DNS resolution is failing inside the ollama user’s environment. The ollama systemd unit inherits the host’s DNS settings, so this almost always means the host DNS is broken. Test from a regular shell: nslookup registry.ollama.ai. If that fails, fix DNS at the host level (NetworkManager, systemd-resolved). The firewalld guide has the zone permission steps if outbound is blocked.

Error: ollama service restarts in a loop

The most common cause on a fresh F44 install is the model store being on a filesystem with no space. Ollama keeps model blobs under /usr/share/ollama/.ollama/; check free space with df -h /usr/share/ollama/. A single 3B model needs about 2 GB; the install plus three models in this guide consumes about 4 GB total.

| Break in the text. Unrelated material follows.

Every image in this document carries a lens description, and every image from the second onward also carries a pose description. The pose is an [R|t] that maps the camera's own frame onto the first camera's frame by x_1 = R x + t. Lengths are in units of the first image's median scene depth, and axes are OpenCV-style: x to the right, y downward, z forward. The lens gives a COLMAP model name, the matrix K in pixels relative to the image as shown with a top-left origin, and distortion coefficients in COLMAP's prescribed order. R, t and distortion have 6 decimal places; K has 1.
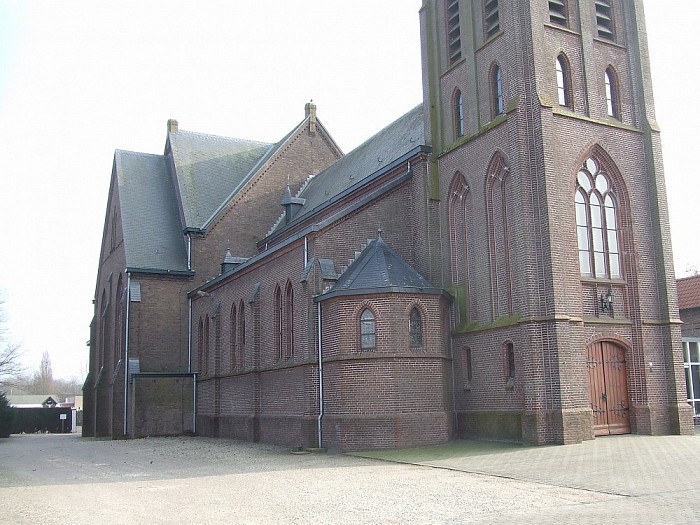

Slow first response on every cold run

The model is being loaded from disk on every request because OLLAMA_KEEP_ALIVE elapsed. Raise the value (see above) or pre-warm with a tiny request before the real workload starts: echo "warmup" | ollama run qwen2.5:1.5b > /dev/null.

Out-of-memory crashes on the 3B model

2 GB host RAM is not enough for Llama 3.2 3B’s working set. Either move to a 4 GB host, drop to Gemma 3 1B or Qwen 2.5 1.5B, or set OLLAMA_LOW_VRAM=1 (which on CPU translates to a smaller batch size at the cost of slower inference).

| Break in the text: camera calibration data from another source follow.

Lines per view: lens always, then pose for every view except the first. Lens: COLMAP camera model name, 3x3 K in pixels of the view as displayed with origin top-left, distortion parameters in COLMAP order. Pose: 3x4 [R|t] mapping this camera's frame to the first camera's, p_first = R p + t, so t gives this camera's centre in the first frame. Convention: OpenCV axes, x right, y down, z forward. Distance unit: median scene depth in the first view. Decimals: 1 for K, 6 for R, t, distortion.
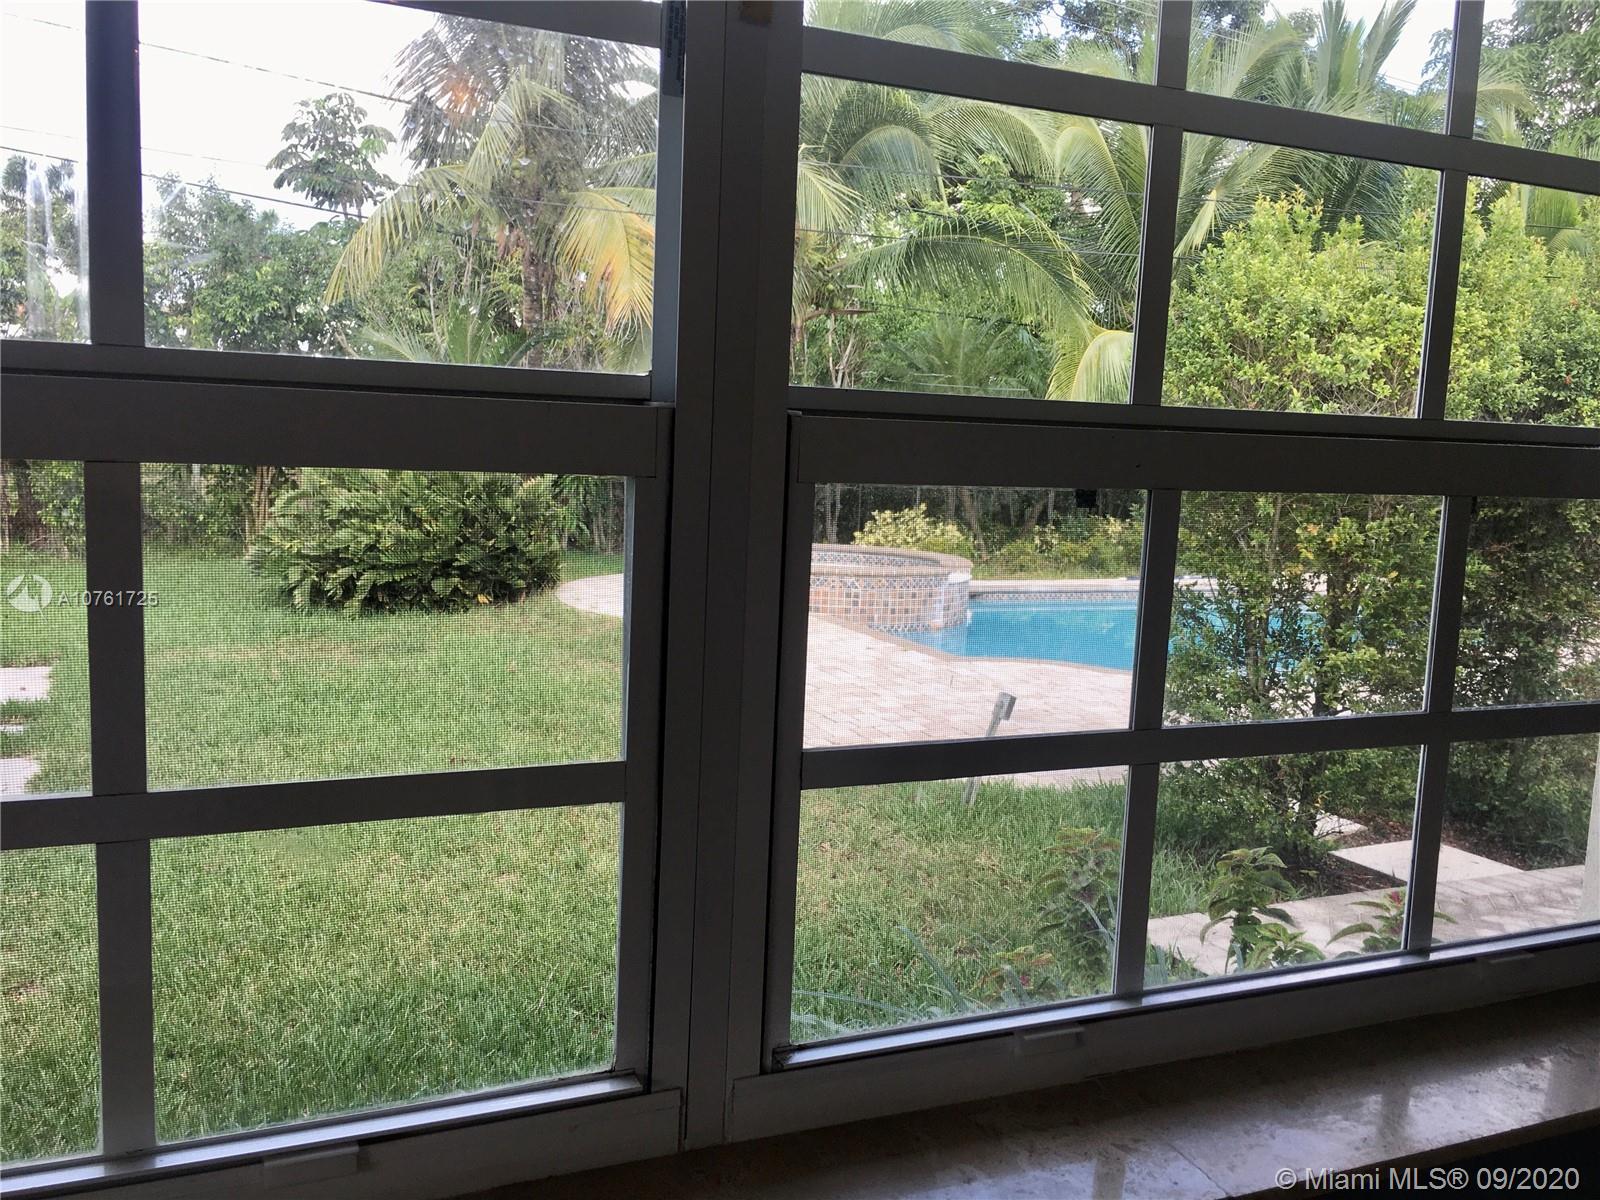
lens RADIAL K [[1364.6, 0, 793.0], [0, 1364.6, 594.5], [0, 0, 1]] dist [0.078853, -0.102050]
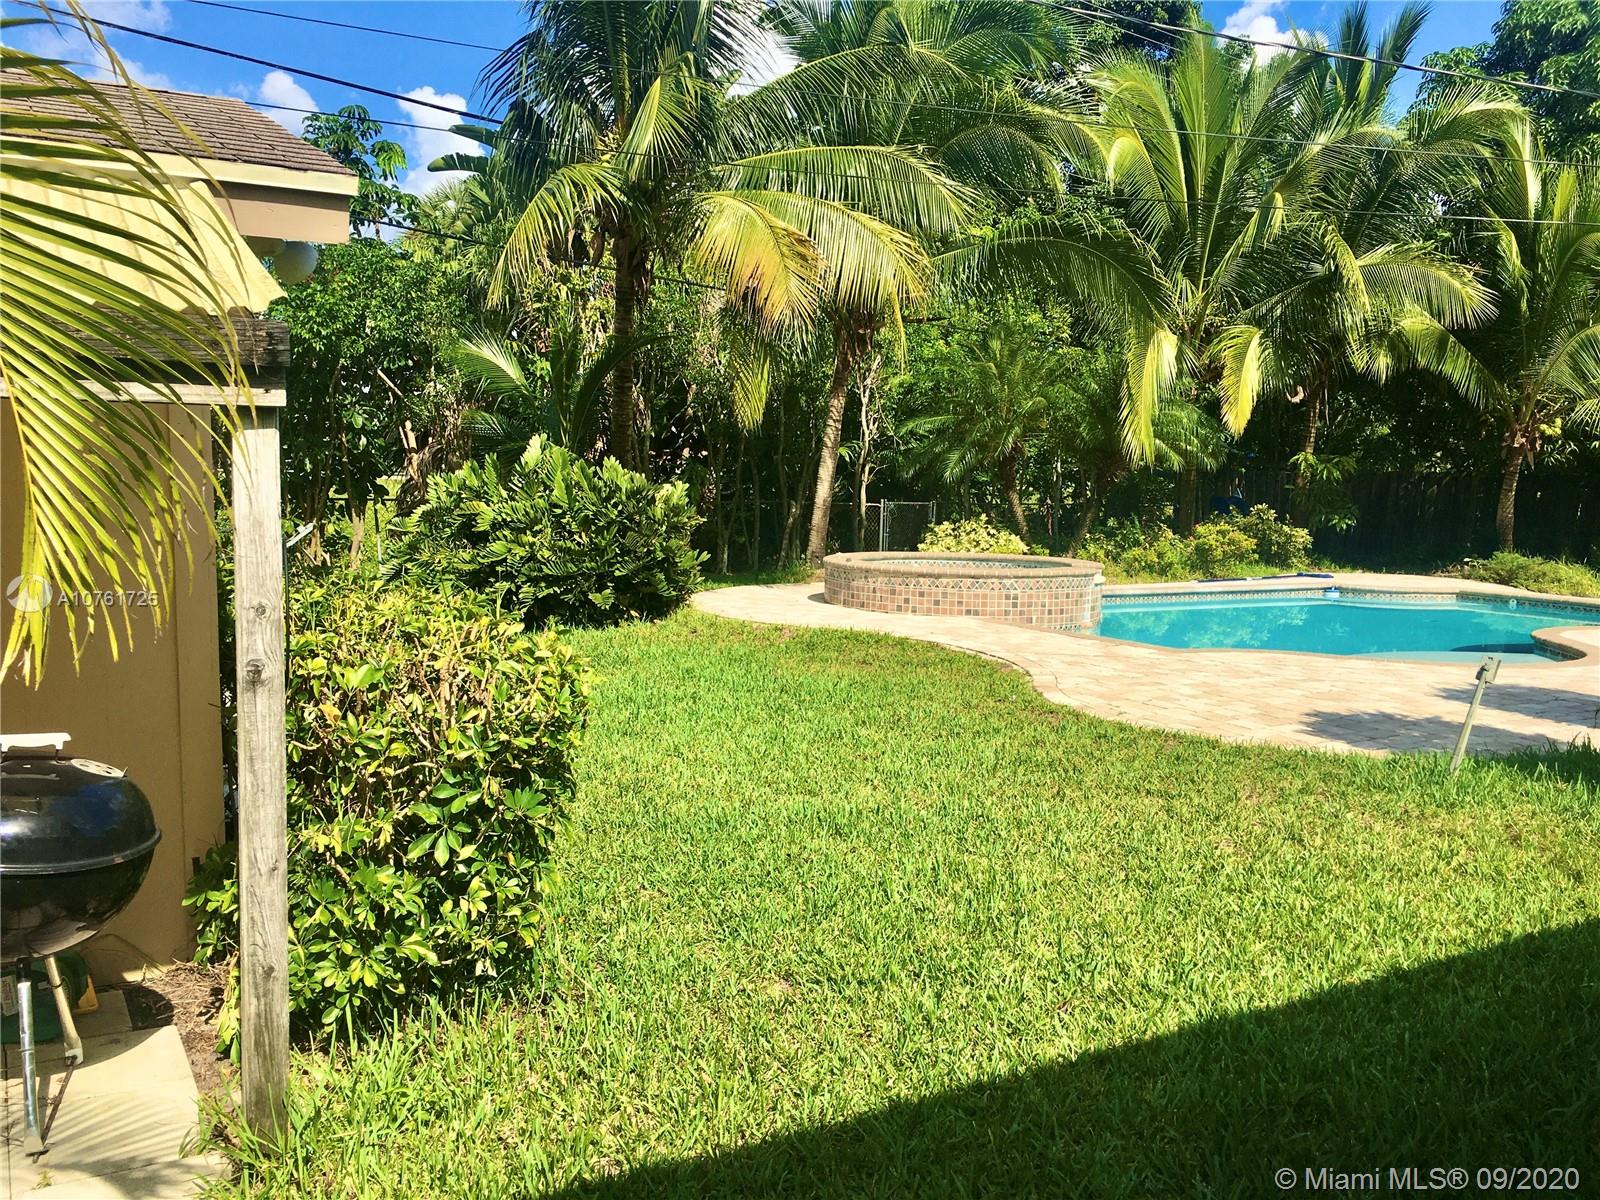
lens RADIAL K [[1364.6, 0, 793.0], [0, 1364.6, 594.5], [0, 0, 1]] dist [0.078853, -0.102050]
pose [[0.995791, -0.027331, 0.087484, -0.199356], [0.029455, 0.999300, -0.023082, 0.016930], [-0.086792, 0.025562, 0.995898, 0.032439]]
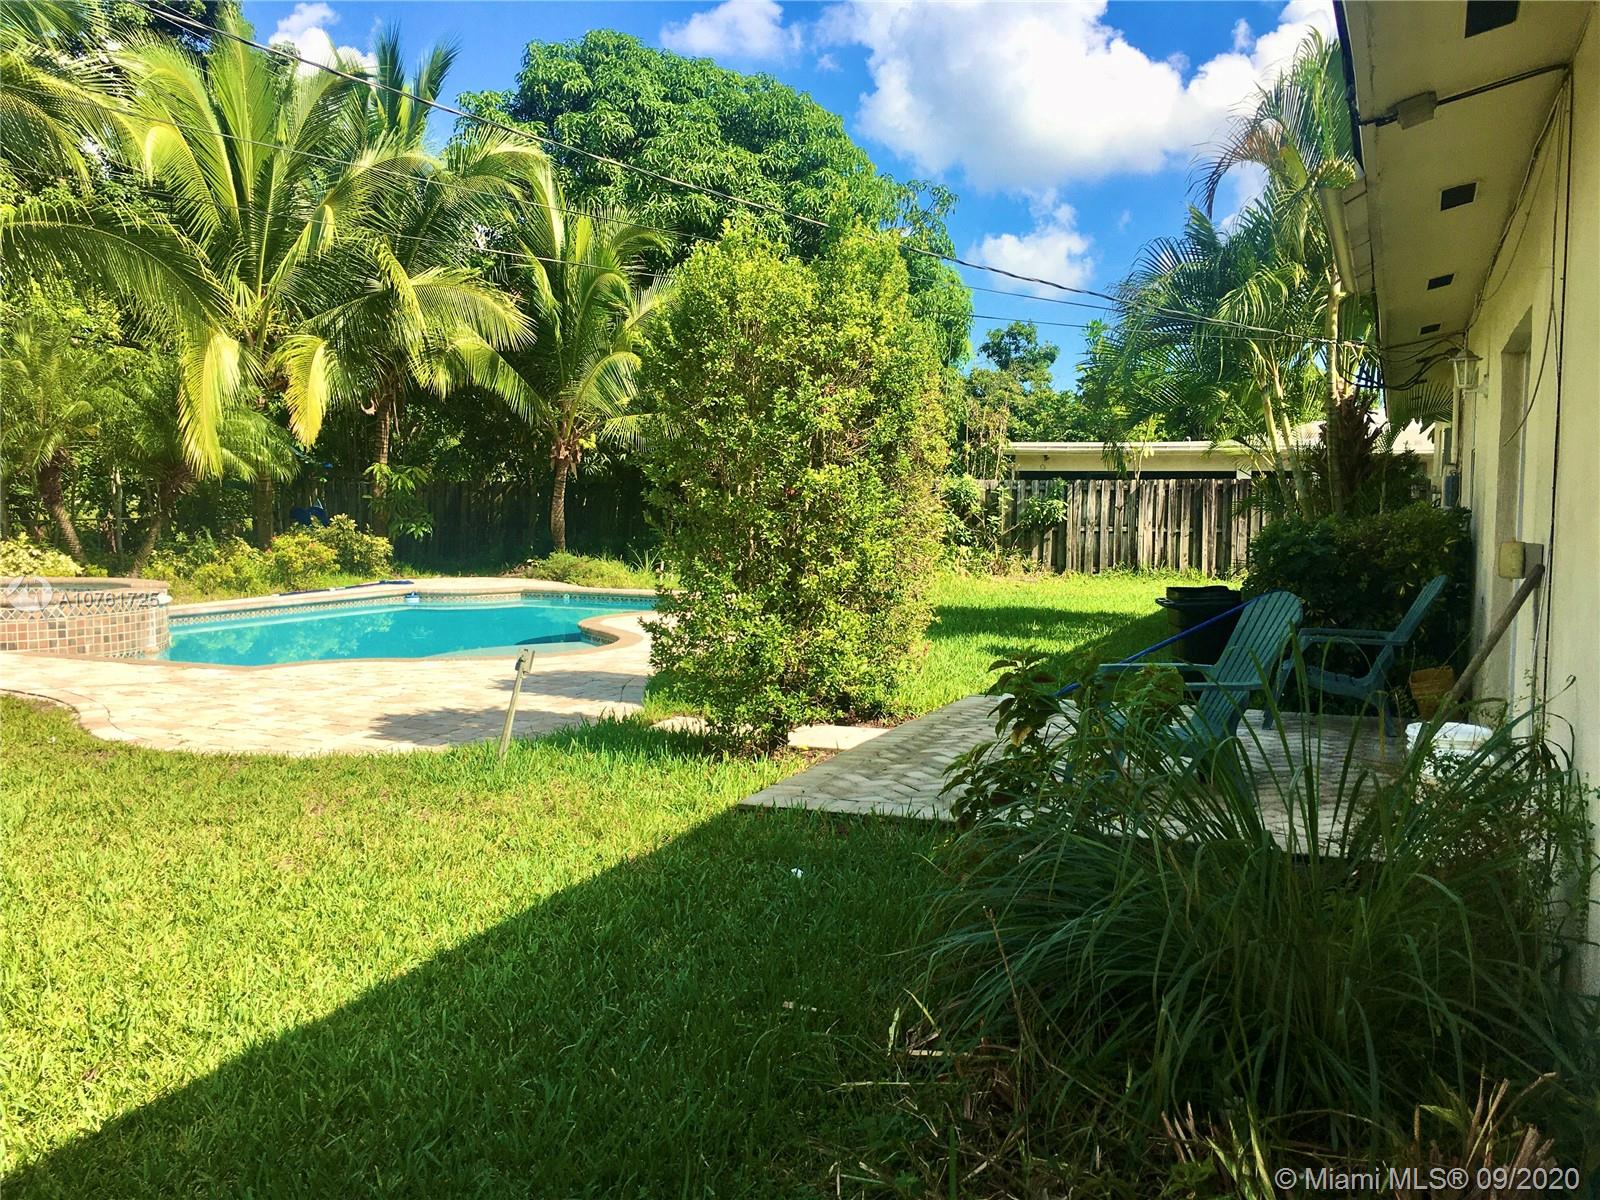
lens RADIAL K [[1364.6, 0, 793.0], [0, 1364.6, 594.5], [0, 0, 1]] dist [0.078853, -0.102050]
pose [[0.745699, -0.084640, 0.660885, -0.188222], [0.101591, 0.994744, 0.012768, 0.017455], [-0.658493, 0.057619, 0.750378, 0.026717]]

Model returns nonsense or repeats itself

The temperature or repetition penalty defaults are off for your use case. Pass model-level options in the API call:

curl -s http://localhost:11434/api/chat -d '{
  "model": "qwen2.5:1.5b",
  "messages": [{"role": "user", "content": "Summarize Linux in 50 words."}],
  "stream": false,
  "options": {"temperature": 0.3, "repeat_penalty": 1.1, "num_predict": 80}
}'

Lower temperature (0.0-0.4) for deterministic answers, higher (0.7-1.0) for creative writing. The repeat_penalty at 1.1 cuts the model’s tendency to loop on the same phrase.

Local LLMs on CPU are not a replacement for GPT-4 or Claude 4 on hard reasoning. They are a private, offline-capable, free option for the bulk of routine LLM work, and they integrate cleanly with the rest of a Fedora 44 stack via systemd and the OpenAI API. Pair this guide with the Podman Quadlet walkthrough if you want to run Ollama inside a container with proper systemd lifecycle, the multi-language dev environment for writing API clients in your preferred language, and the F44 hardening guide for locking down a host that exposes the API on the LAN.